The will of the people, on the other hand, is not subject to a real accusation in a democratic order because the vote is sacred and is the precondition for the legitimate exercise of a given power.
It’s therefore necessary to find an answer to the most important question.
Is Covid putting the Italian constitutional system in crisis or is revealing only a chronic lack of a ruling class ready to compete (not surprisingly the high frequency of the Dpcm), like other advanced democracies (such as the USA), in terms of decision-making processes?
It’s no coincidence that Conte risks going down in history as a real political unicum which, in some ways, would make Palazzo Chigi (exploiting the imagination a little) a sort of armored value van while on the other side of the Atlantic Ocean the people decide during the pandemic situation.

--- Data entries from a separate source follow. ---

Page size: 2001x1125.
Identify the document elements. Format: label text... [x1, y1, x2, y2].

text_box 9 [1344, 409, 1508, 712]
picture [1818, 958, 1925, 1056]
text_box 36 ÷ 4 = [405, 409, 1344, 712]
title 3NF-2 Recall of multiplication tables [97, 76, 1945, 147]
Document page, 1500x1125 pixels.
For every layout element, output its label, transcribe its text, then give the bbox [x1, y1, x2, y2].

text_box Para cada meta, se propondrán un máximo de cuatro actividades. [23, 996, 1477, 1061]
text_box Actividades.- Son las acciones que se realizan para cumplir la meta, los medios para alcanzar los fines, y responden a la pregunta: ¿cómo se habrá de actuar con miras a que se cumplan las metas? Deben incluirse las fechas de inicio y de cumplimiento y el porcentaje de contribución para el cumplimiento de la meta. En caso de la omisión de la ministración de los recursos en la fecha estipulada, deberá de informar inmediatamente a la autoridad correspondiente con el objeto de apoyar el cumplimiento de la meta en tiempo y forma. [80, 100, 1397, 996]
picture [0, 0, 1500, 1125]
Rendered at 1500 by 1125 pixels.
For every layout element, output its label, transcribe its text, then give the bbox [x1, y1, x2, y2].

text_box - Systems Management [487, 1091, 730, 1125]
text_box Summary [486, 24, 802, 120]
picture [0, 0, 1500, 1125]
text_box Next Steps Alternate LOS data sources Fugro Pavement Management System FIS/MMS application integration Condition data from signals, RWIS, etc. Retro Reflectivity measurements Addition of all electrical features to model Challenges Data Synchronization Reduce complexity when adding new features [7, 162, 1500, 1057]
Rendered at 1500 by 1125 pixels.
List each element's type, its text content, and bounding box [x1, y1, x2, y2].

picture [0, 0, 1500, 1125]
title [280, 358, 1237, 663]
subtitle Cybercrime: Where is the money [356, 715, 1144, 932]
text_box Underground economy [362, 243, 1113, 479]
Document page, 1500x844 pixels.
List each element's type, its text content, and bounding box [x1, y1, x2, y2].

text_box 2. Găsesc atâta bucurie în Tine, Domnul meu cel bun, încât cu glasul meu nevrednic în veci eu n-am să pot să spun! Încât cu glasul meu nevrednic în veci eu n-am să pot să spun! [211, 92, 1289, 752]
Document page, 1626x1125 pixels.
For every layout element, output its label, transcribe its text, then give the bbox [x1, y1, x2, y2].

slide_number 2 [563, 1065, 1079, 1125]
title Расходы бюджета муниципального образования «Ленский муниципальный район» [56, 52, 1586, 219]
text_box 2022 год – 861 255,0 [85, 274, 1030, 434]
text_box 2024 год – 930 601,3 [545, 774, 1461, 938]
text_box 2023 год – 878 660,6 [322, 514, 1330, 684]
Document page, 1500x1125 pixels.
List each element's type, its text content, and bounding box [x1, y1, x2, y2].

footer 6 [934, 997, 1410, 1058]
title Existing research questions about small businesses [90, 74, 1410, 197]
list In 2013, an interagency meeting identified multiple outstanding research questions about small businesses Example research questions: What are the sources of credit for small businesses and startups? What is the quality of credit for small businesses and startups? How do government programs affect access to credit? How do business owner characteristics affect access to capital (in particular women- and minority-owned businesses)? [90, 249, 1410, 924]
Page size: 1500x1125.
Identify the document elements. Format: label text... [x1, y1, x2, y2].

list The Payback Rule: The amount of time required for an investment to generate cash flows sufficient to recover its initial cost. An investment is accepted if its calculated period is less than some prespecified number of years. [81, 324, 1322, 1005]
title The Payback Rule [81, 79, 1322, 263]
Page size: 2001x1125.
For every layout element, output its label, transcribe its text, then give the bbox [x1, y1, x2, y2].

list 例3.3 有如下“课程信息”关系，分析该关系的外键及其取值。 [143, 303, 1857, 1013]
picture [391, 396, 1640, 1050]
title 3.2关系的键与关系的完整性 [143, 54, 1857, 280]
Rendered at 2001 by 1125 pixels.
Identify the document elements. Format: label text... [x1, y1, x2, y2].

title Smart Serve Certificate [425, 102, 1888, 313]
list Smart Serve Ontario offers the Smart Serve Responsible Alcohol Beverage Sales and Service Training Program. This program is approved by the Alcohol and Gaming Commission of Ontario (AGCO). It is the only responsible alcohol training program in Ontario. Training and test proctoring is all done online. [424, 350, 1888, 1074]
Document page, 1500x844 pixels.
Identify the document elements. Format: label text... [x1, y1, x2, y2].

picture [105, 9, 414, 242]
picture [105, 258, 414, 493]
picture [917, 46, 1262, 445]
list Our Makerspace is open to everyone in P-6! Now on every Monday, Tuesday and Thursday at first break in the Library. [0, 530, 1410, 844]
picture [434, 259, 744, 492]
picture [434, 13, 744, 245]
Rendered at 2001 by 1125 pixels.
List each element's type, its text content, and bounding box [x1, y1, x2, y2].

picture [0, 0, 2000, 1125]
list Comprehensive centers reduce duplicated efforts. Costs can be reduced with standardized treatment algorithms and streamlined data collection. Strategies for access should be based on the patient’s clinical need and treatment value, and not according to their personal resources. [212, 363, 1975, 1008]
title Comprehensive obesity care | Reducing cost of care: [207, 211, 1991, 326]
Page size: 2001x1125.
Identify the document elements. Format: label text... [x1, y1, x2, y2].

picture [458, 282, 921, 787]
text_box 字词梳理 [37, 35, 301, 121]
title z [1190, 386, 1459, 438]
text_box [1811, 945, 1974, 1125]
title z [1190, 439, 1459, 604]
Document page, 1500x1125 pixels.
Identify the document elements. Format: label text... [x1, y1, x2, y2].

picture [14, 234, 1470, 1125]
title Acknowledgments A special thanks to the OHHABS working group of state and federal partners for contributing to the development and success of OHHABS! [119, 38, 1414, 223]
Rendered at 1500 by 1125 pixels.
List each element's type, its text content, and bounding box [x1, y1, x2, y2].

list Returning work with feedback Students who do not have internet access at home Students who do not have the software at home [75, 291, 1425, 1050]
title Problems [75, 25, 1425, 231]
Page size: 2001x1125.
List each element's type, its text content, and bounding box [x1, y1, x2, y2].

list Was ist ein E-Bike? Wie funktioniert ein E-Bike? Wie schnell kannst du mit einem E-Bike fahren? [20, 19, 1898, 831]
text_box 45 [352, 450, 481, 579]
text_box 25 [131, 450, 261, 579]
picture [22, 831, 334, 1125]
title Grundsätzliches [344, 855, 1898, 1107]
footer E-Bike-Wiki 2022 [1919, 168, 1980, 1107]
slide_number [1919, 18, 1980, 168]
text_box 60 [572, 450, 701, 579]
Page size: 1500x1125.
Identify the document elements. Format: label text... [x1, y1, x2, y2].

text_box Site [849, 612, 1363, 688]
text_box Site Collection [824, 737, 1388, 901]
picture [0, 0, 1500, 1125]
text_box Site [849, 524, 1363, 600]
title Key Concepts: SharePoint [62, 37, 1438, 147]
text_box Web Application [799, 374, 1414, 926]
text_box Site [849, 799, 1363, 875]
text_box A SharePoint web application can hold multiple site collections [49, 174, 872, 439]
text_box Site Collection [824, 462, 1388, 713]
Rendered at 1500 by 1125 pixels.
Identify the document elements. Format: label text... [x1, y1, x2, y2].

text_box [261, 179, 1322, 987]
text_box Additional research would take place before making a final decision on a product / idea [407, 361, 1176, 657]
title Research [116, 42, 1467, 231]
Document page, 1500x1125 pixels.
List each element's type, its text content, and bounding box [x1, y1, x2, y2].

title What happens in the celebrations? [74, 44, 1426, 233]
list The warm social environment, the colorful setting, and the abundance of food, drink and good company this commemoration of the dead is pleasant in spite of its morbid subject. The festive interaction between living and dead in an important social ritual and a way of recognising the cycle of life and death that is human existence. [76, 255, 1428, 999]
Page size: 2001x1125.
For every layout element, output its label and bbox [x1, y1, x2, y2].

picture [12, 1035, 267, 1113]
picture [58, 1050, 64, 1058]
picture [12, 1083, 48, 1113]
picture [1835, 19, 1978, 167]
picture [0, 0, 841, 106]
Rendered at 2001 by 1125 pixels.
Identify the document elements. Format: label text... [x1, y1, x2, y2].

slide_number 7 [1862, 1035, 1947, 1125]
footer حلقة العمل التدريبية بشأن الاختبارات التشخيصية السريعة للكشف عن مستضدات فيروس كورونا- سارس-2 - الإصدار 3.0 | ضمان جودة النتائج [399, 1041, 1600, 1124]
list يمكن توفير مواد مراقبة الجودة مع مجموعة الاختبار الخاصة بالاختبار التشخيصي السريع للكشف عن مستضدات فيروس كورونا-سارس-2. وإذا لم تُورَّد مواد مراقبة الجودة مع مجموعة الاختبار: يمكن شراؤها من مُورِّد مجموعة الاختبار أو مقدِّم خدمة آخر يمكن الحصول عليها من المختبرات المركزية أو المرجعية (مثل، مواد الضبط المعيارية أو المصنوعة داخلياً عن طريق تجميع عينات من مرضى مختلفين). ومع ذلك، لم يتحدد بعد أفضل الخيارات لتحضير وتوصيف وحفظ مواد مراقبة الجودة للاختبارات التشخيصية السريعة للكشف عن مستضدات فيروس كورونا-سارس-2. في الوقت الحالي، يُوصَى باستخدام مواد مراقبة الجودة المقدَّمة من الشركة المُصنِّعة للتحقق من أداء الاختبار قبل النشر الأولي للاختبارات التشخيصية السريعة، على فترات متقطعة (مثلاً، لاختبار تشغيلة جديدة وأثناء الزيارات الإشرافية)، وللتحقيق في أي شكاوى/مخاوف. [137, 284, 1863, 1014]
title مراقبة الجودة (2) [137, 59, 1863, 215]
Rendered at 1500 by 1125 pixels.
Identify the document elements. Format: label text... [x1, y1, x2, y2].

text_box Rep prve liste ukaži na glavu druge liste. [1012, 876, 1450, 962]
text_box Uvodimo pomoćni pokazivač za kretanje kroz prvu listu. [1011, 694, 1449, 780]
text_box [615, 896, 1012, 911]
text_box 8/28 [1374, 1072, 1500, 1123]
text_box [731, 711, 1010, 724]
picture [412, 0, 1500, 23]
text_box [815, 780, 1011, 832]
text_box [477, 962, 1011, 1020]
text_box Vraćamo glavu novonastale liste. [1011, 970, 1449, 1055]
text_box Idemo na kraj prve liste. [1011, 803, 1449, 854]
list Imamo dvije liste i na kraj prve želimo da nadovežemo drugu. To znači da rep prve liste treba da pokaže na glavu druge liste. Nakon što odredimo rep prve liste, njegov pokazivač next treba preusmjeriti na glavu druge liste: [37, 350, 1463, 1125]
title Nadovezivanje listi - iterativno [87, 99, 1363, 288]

But Conte has no faults for that. The Government, on the other hand, does (see the size of the Dpcm); all except that there are no more intriguing ambitions as goals of “meta-politics”.
We hope that Trump or Biden can remember that we owe them freedom so that we do not fall into the hands of chronic democratic devaluation.
Anyway, gratitude is based on the principle of moral debt.
Or rather “it should be founded” because, in the event that the respective public debt were to be conditioned by the opposite side of the globe, we would risk forgetting each other?
Illuminate was Abraham Lincoln who said “Just as I don’t want to be a slave, so I don’t want to be a master. This expresses my idea of democracy”.